Verloop van de ratio

Onderstaand figuur laat het verloop zien van de ratio weerstandsvermogen en de -capaciteit.

Toelichting bij de X-as (horizontale as): deze as is opgesteld op basis van de chronologische volgorde van het maken van het gemeentelijk risicoprofiel. Dus in het kalenderjaar 2018 maken we in het voorjaar het risicoprofiel voor de jaarrekening 2017 (R2017) en in het najaar het risicoprofiel voor de begroting 2019 (B2019). In het voorjaar van 2019 maken we het risicoprofiel voor de jaarrekening 2018 (R2018) en in het najaar maken we het risicoprofiel voor de begroting 2020 (B2020). In chronologische volgorde wordt het dan R2017, B2019, R2018, B2020 et cetera.

Verplichte financiële kengetallen

Financiële kengetallen zijn getallen die de verhouding uitdrukken tussen bepaalde onderdelen van de begroting/jaarrekening of de balans en kunnen helpen bij de beoordeling van de financiële positie van de gemeente. Gemeenten zijn verplicht onderstaande financiële kengetallen op te nemen in de paragraaf Weerstandsvermogen en risicobeheersing. Bij ministeriële regeling is vastgesteld hoe de kengetallen worden berekend en hoe deze in de begroting en jaarrekening moeten staan.

Kengetal

Jaarrek.

Begroting

Begroting

Begroting

Begroting

Begroting

2020

2021

2022

2023

2024

2025

Netto schuldquote

69%

101%

81%

88%

85%

79%

Solvabiliteitsratio

21%

14%

20%

19%

21%

23%

Structurele exploitatieruimte

2%

-1%

1%

1%

1%

2%

Belastingcapaciteit

94%

100%

100%

100%

100%

100%

Signaleringswaarden verplichte financiële kengetallen

Er is geen wettelijke normering voor de kengetallen. Het Ministerie van BZK heeft samen met enkele provincies, waaronder de provincie Gelderland, signaleringswaarden opgesteld waaraan de kengetallen kunnen worden getoetst. De signaleringswaarden zijn in 3 categorieën verdeeld, waarbij categorie A als minst en categorie C als meest risicovol wordt bestempeld.

Omschrijving

Signaleringswaarden

Categorie A

Categorie B

Categorie C

Netto schuldquote

<90%

90-130%

>130%

Netto schuldquote gecorrigeerd voor alle verstrekte leningen

<90%

90-130%

>130%

Grondexploitatie

<20%

20-35%

>35%

Gemeentelijke belastingcapaciteit

<95%

95-105%

>105%

Op verzoek van de auditcommissie worden de relevante financiële kengetallen ook grafisch weergegeven.

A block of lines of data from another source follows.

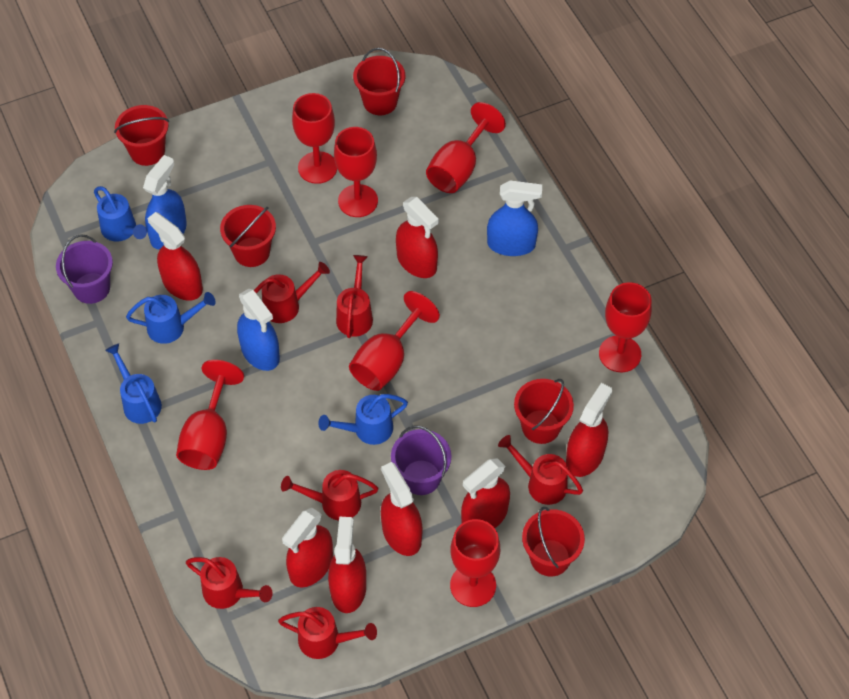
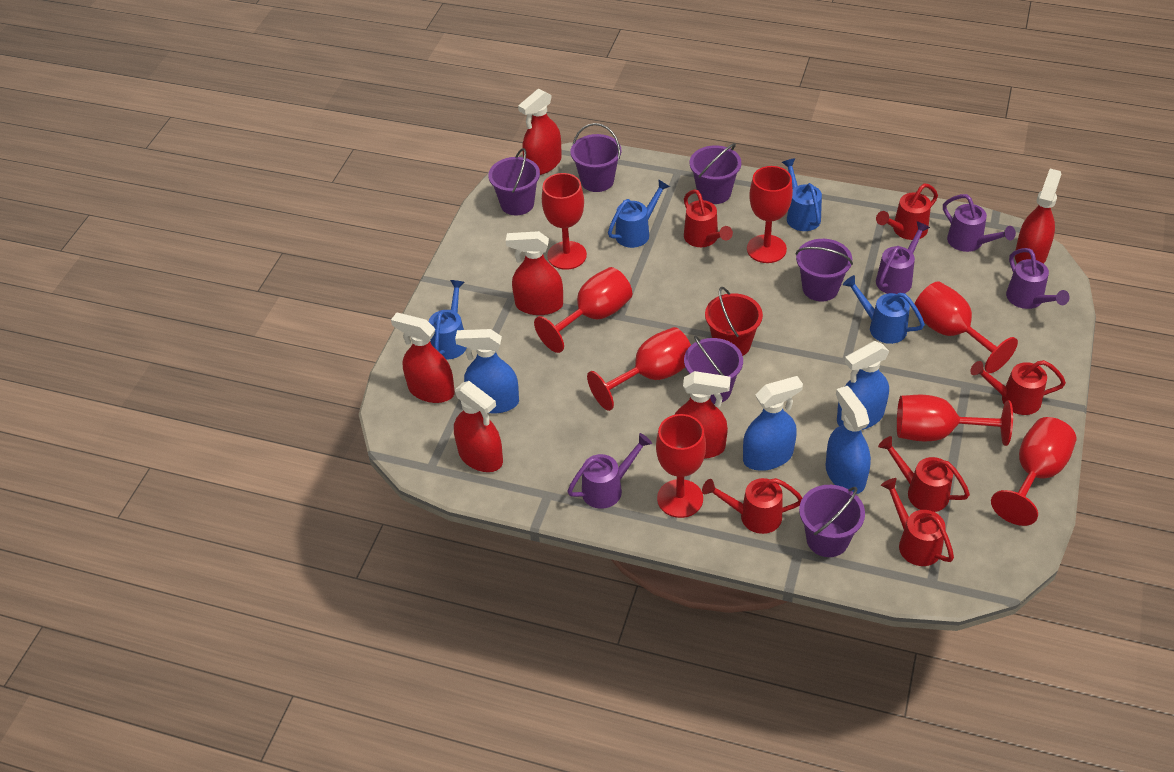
blue spray bottle: [143,155,187,250] [237,289,280,371] [487,180,542,256] = 3 -> [455,329,519,413] [743,376,803,471] [825,386,871,494] [837,341,889,430] = 4
purple bucket: [56,234,113,304] [391,426,451,495] = 2 -> [488,148,540,215] [571,123,621,192] [684,336,743,404] [690,143,741,204] [795,239,853,301] [799,485,865,557] = 6
purple watering can: none = 0 -> [567,433,652,509] [876,221,930,294] [943,194,1016,252] [1006,248,1070,309] = 4
red bucket: [114,105,169,166] [220,205,276,267] [353,48,405,115] [514,379,574,444] [522,507,585,576] = 5 -> [705,287,763,356] = 1
red goblet: [176,360,244,470] [292,93,337,184] [334,127,378,217] [349,291,440,391] [426,102,506,193] [450,519,500,607] [599,282,652,372] = 7 -> [534,267,632,353] [542,173,587,270] [587,327,691,411] [656,414,706,518] [747,166,793,263] [897,395,1013,446] [915,281,1018,373] [991,417,1076,526] = 8
red spray bottle: [147,212,203,301] [282,508,333,587] [328,517,366,613] [381,462,423,556] [396,197,439,278] [461,458,510,528] [566,383,612,477] = 7 -> [391,313,455,403] [454,381,503,472] [506,231,563,315] [518,89,562,175] [674,371,731,459] [1015,169,1061,264] = 6

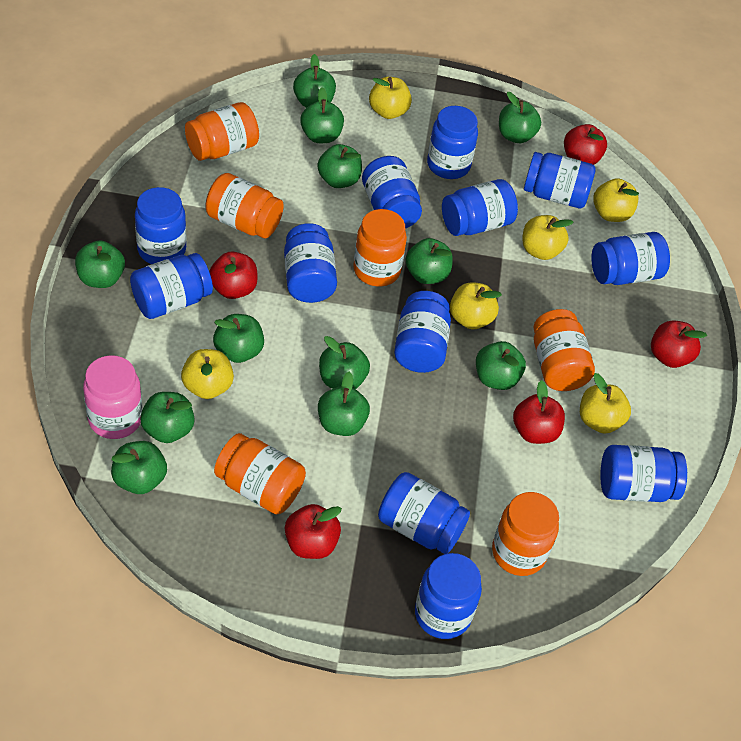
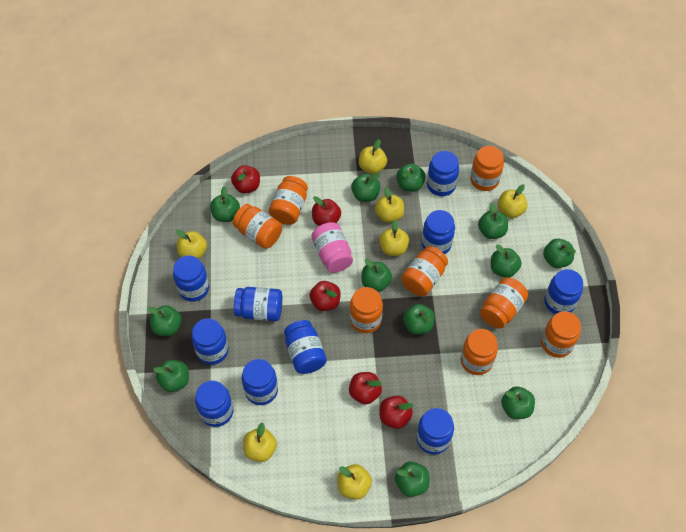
blue jar: [130,253,213,319] [135,187,187,264] [284,223,337,303] [362,156,422,229] [378,472,470,554] [394,291,451,373] [415,553,482,639] [427,106,478,179] [442,179,518,236] [524,152,596,208] [591,232,670,285] [600,445,687,502] = 12 -> [173,256,209,302] [192,318,229,365] [195,381,233,427] [234,287,282,321] [242,359,278,405] [284,320,327,374] [416,408,454,455] [421,210,455,254] [427,151,459,196] [544,269,583,314] = 10
orange jar: [185,102,259,161] [205,173,284,238] [214,433,306,514] [353,209,407,286] [492,492,559,576] [534,309,595,391] = 6 -> [233,204,282,249] [269,176,308,225] [349,287,383,333] [401,246,448,296] [461,329,498,375] [470,146,504,191] [480,277,528,329] [541,311,581,358] = 8
yellow apple: [181,349,234,399] [369,77,412,119] [450,282,502,329] [522,215,573,260] [580,373,631,434] [593,178,639,222] = 6 -> [176,230,207,259] [243,422,277,462] [337,464,372,500] [359,139,387,174] [375,187,404,223] [379,220,409,256] [497,184,528,218] = 7

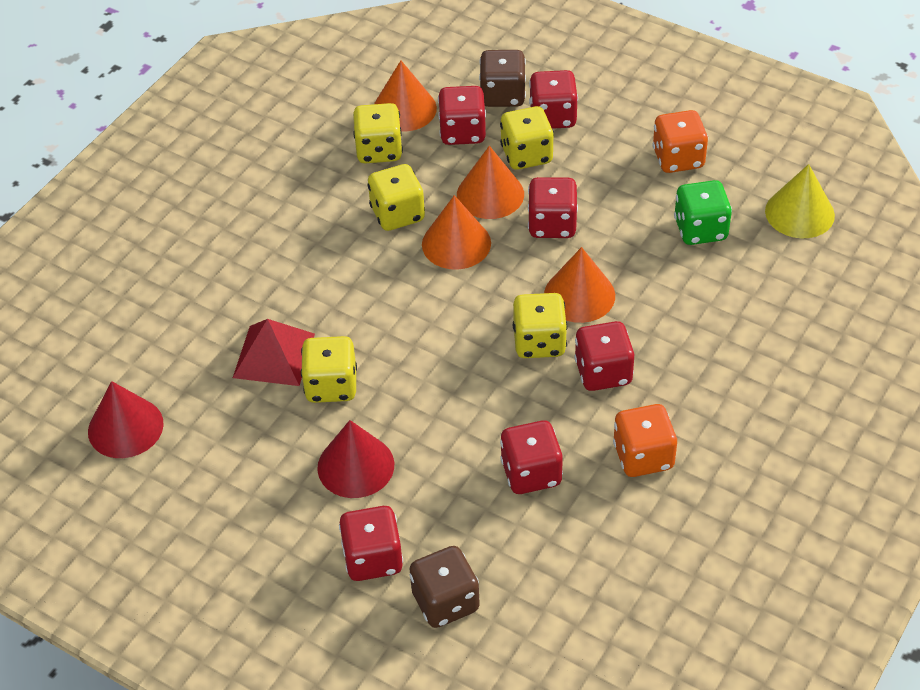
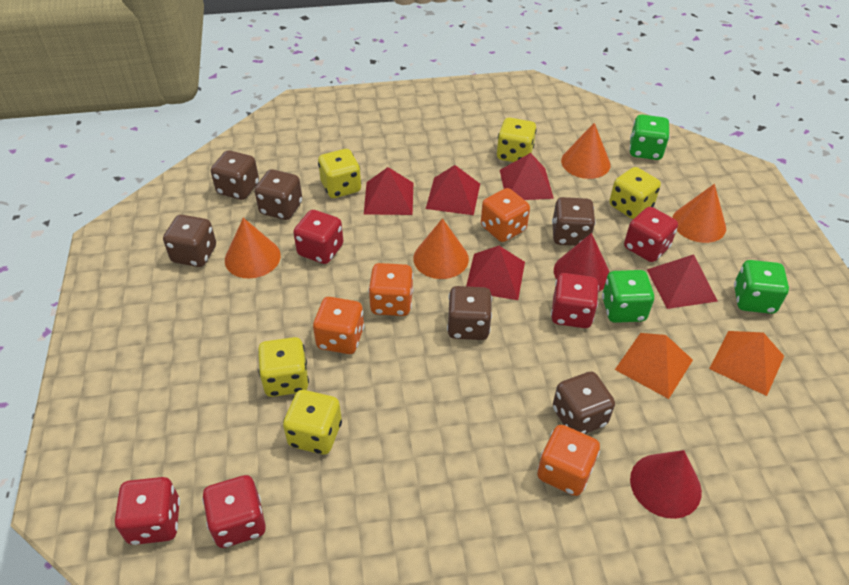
brown dice: [409,546,480,628] [479,50,526,107] = 2 -> [163,215,216,267] [211,150,259,200] [254,169,302,220] [447,286,492,340] [552,197,596,246] [553,372,615,434] = 6
green dice: [674,180,732,245] = 1 -> [602,270,654,323] [629,115,670,160] [734,260,789,314] = 3
orange dice: [613,404,677,477] [652,110,708,173] = 2 -> [313,297,364,354] [368,263,413,316] [481,188,530,242] [537,425,600,496] = 4
orange pyramid: none = 0 -> [615,333,693,399] [709,331,784,396] = 2
red dice: [339,506,403,581] [438,86,486,145] [500,420,563,494] [528,177,578,238] [529,70,578,129] [574,321,634,391] = 6 -> [115,477,180,545] [202,475,266,548] [293,210,343,264] [551,273,599,328] [624,207,678,262] = 5
red pyramid: [233,319,315,386] = 1 -> [364,167,413,215] [426,165,480,215] [466,246,525,300] [500,153,554,200] [647,254,718,309] = 5
yellow cone: [765,164,835,238] = 1 -> none = 0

Toelichting financiële kengetallen

Netto schuldquote

Hoe hoger de schuld, hoe hoger de netto schuldquote. De netto schuldquote laat de hoogte van de schuldenlast van de gemeente zien ten opzichte van de eigen middelen en geeft een indicatie van de druk van de rentelasten en de aflossingen op de exploitatie. Een hoge netto schuldquote hoeft geen probleem te zijn. Een hoge schuld kan ontstaan doordat er leningen zijn afgesloten en die gelden kunnen vervolgens weer doorgeleend zijn aan derden die op hun beurt weer aflossen. Dan hoeft een hoge schuld geen probleem te zijn.

Netto schuldquote gecorrigeerd voor alle leningen

De netto schuldquote wordt gecorrigeerd voor alle doorgeleende gelden zodat we weten hoeveel geld er is doorgeleend.

Solvabiliteitsratio

Dit kengetal geeft inzicht in de mate waarin de gemeente aan haar financiële verplichtingen kan voldoen. Als er een hoge schuld is en veel eigen vermogen, hoeft een hoge schuld geen probleem te zijn voor de financiële positie. Daar is bijvoorbeeld sprake van als een lening is aangegaan omdat het eigen vermogen niet liquide is. Hoe hoger de solvabiliteitsratio, hoe groter de weerbaarheid van de gemeente. De mate van weerbaarheid geeft in combinatie met de andere kengetallen een indicatie over de financiële positie van de gemeente.

Grondexploitatie

Als gemeenten leningen hebben afgesloten om grond te kopen voor een project hebben zij een schuld. Bij de beoordeling van deze schuld is het van belang om te weten of deze schuld kan worden afgelost wanneer het project wordt uitgevoerd. Van de opbrengst van de woningbouwprojecten kan immers de schuld worden afgelost. Het kengetal grondexploitatie geeft aan hoe groot de grondpositie (de waarde van de grond) is ten opzichte van de totale (geraamde) baten. Wanneer de grond tegen de prijs van landbouwgrond is aangekocht, loopt een gemeente relatief gering risico. Het is dus belangrijk om te kunnen beoordelen of er een reële verwachting is of grondexploitatie kan bijdragen aan de verlaging van de schuld. Staat de grond tegen een te hoge waarde op de balans en moet die worden afgewaardeerd dan leidt dit tot een lager eigen vermogen en dus een lager solvabiliteitsratio.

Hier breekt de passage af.